My 91 yr old mother just moved into AL. She is afraid to eat in the dining room or go to activities because of her very poor hearing. I literally have to shout in her ear or write things down. She has an aid she got about 15 years ago she only wore a about 5 times. I don't even know if she can get results from one any more her hearing has declined so much. Her arthritis makes it impossible for her to insert or adjust. Has anyone else had success with a longtime resisted? Ironically, her own sister owned a hearing aid business!
The other side of my story - it took me 3 years to convince my hubby to get aids. I was so sick of repeating everything I said, hated to watch tv with him at the volume he needed. So he finally gets the aids, and most of the time - doesn't wear them - so I am still repeating myself all day long. It is so irritating when it is unnecessary. At least if we watch tv he wears them so I'm not blasted out of the room.
He claims he forgets them. If so, that is part of your mother's problem too. Putting them in every morning needs to become a habit. If she is in AL, they can help with that - they put Mom's new ones in every morning.
I've filed all this away in my brain so when I can't hear I won't be so stubborn!
Then Dad would see an advertisement in the newspaper for hearing aid that goes inside the ear and stays there for 3 months before needing to be replaced, and wanted us to take Mom there.... I told him the ear doctor told me those hearing aids are for people who are first losing their hearing. We went around and around on that, too. I refused to go shopping for those types of hearing aids.

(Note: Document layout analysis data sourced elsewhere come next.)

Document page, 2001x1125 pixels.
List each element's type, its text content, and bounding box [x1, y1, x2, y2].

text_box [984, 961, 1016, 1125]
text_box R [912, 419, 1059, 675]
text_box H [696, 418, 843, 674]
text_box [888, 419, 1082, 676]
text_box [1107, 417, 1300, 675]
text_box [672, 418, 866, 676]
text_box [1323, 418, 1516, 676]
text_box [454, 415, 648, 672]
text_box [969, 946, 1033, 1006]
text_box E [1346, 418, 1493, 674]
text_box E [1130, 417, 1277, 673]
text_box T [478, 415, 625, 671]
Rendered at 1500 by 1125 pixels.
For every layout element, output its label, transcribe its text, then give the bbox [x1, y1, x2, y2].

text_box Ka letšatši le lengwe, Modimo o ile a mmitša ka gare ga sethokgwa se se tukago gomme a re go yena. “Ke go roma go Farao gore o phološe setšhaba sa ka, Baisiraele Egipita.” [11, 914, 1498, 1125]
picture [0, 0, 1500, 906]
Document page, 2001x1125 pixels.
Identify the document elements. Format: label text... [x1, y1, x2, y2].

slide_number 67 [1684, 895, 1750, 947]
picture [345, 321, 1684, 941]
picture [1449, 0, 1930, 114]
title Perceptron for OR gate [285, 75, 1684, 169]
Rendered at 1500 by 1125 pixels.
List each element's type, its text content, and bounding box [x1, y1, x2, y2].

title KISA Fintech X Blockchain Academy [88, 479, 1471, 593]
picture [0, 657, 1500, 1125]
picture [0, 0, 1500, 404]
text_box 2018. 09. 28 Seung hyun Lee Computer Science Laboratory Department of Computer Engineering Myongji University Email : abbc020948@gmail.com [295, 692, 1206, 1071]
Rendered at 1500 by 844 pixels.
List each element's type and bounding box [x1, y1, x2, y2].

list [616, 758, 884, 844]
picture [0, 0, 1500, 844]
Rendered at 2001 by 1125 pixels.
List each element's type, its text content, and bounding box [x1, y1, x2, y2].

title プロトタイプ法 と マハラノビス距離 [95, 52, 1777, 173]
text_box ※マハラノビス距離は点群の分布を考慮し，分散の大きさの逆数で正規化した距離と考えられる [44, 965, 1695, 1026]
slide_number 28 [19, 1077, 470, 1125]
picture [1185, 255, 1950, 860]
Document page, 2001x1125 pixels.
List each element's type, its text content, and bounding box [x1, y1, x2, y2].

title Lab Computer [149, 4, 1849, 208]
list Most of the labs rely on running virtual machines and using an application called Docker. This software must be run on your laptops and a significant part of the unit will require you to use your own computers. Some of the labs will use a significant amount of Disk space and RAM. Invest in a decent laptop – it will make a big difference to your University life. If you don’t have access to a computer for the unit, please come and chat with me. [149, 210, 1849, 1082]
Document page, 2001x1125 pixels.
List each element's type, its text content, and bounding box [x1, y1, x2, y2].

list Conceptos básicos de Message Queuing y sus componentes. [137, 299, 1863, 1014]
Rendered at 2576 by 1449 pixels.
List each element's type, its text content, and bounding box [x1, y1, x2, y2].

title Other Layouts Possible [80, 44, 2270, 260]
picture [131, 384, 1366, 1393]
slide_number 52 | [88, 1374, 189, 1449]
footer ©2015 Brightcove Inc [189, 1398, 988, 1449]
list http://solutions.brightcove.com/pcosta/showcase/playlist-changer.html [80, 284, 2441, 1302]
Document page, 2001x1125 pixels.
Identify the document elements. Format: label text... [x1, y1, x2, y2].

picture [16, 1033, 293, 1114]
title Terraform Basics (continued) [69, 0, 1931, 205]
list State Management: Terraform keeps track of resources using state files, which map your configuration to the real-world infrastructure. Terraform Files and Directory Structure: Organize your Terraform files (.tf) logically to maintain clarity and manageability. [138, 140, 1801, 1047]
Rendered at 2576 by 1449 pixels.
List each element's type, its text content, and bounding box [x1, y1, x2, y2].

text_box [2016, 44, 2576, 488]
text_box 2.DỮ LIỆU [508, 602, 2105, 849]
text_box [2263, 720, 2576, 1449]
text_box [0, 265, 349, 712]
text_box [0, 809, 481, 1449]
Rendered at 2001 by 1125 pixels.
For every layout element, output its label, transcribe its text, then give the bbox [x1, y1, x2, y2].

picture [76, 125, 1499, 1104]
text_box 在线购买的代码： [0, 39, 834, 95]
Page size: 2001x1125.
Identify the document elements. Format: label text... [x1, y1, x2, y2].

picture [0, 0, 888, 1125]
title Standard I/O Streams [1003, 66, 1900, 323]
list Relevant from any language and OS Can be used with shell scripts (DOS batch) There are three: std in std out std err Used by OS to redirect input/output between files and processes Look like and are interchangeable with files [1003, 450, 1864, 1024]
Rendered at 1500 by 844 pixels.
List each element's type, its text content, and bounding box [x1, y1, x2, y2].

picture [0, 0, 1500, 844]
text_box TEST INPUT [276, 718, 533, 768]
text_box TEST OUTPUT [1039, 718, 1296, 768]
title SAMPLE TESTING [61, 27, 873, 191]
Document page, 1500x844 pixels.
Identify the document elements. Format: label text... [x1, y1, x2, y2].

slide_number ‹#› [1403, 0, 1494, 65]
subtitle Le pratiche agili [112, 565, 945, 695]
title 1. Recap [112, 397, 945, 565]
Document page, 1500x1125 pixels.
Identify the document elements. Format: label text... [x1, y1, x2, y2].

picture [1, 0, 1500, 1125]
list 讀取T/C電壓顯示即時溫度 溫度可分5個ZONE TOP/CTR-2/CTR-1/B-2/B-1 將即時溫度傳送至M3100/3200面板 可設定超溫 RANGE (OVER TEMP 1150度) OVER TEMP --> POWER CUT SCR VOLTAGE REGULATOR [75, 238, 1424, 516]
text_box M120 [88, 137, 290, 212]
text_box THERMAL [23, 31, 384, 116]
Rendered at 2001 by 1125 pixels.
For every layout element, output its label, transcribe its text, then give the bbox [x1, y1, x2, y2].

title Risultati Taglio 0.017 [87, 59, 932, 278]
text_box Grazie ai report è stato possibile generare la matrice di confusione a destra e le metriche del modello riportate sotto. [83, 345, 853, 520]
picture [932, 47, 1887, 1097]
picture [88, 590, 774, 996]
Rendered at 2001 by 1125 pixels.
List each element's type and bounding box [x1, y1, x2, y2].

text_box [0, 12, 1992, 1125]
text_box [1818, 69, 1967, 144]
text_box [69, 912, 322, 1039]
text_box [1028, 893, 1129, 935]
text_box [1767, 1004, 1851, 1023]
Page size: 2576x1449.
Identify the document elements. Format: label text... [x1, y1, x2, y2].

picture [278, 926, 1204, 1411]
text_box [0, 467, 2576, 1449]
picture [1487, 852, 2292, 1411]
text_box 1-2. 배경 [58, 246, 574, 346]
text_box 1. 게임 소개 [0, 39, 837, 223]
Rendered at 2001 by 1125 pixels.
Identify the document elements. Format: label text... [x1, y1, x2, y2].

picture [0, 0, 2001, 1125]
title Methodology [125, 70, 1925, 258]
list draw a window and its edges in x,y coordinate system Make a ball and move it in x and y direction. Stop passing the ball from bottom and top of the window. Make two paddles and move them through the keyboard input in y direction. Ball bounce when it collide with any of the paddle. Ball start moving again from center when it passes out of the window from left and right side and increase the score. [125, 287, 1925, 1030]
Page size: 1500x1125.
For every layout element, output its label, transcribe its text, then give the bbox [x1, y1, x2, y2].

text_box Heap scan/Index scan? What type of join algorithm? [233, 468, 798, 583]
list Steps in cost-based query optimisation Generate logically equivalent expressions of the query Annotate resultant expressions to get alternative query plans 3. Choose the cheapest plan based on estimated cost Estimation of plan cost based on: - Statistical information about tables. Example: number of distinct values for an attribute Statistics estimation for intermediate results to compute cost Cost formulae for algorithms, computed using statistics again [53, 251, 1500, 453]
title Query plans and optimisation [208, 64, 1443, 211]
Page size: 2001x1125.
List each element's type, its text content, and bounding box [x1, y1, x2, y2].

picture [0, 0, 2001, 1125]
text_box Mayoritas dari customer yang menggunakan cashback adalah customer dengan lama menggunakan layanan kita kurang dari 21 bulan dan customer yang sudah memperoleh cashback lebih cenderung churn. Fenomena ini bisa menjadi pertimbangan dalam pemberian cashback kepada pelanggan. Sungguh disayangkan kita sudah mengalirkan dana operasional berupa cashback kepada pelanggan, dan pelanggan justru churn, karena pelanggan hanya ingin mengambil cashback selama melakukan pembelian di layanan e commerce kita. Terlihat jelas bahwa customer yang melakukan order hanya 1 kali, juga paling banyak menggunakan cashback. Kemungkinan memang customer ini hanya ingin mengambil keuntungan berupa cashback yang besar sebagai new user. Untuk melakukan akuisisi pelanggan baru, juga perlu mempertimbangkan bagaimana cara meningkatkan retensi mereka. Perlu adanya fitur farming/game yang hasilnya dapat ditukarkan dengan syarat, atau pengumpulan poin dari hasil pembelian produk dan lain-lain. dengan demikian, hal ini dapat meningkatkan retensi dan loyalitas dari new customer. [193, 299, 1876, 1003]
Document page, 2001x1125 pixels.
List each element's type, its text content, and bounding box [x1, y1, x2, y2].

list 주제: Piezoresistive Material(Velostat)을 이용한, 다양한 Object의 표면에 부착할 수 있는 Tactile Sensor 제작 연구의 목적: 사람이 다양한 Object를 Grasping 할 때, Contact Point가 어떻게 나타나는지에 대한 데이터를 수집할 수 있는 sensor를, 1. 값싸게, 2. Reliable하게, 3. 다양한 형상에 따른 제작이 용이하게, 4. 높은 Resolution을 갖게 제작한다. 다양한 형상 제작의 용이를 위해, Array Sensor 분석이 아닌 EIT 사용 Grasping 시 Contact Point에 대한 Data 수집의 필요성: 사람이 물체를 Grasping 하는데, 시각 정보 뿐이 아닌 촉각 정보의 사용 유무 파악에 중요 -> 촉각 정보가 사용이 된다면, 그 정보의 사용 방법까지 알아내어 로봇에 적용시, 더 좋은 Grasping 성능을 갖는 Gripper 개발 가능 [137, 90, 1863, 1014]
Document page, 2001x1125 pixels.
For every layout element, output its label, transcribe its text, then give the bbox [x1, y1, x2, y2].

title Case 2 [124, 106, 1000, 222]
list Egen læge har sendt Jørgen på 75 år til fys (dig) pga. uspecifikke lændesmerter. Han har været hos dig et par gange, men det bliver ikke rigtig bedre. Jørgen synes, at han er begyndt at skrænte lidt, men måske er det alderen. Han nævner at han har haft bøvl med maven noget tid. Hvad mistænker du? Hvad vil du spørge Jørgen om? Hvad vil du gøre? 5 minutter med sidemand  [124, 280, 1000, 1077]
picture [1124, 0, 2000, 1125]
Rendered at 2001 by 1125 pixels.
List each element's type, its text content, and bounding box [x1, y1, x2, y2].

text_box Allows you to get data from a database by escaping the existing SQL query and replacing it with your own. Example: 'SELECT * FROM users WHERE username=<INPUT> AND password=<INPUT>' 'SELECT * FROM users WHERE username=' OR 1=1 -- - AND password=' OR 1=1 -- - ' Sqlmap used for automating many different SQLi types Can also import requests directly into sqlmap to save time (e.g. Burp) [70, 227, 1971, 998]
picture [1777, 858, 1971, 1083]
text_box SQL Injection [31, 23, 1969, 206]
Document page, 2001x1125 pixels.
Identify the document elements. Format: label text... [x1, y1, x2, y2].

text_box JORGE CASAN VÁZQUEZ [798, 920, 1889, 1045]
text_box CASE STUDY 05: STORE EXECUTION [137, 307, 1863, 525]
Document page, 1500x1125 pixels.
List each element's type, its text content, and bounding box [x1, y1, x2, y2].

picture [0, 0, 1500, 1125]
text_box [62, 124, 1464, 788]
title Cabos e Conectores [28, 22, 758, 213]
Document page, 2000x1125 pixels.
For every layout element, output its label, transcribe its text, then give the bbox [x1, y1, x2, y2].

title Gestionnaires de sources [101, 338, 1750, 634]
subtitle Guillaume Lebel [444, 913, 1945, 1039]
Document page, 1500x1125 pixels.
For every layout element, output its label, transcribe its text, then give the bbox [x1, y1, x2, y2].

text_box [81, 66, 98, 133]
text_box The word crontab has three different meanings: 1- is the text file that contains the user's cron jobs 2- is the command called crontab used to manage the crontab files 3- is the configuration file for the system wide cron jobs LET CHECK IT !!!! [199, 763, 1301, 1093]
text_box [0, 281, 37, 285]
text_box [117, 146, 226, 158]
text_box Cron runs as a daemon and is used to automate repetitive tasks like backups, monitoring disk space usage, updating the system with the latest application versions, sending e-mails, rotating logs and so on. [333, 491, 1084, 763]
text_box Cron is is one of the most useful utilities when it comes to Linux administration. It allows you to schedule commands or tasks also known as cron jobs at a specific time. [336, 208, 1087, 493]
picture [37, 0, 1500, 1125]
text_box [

Even when we found regular hearing aids that would work while in the audiologist office, it seemed the hearing aids wouldn't work the next day. Oh boy, here we go with user error. Mom was afraid to place the inside of the hearing aid too far into her ear. And, of course, Dad would be messing with the batteries, even using used batteries that still had a tiny amount of juice left in them :P
Rosy, I use to have to shout into Mom's good ear, and even then she would only catch 20% of what I said. I honestly think she would have done better having an old fashioned ear horn to use.
When she was in the nursing home hearing aid people visited the place and gave her a hearing test. I subsequently discovered she'd ordered hearing aids to the tune of $4,000! She said she thought she'd just give them a try as they were free. I had POA and I knew she wouldn't wear them so I cancelled it.
She also called the bank and tried to order cheques (I attended to paying all bills) but they saw my POA on file and refused. By then her dementia was really bad and she was pretty much bed ridden. The office held $300 for her use and I made sure she had a lot of change for the vending machine. It was a never ending nightmare.
2. the aids are tiny and with her arthritis she cant manipulate them very well to put in her ears. I suspect she doesn't have a lot of feeling in her fingertips.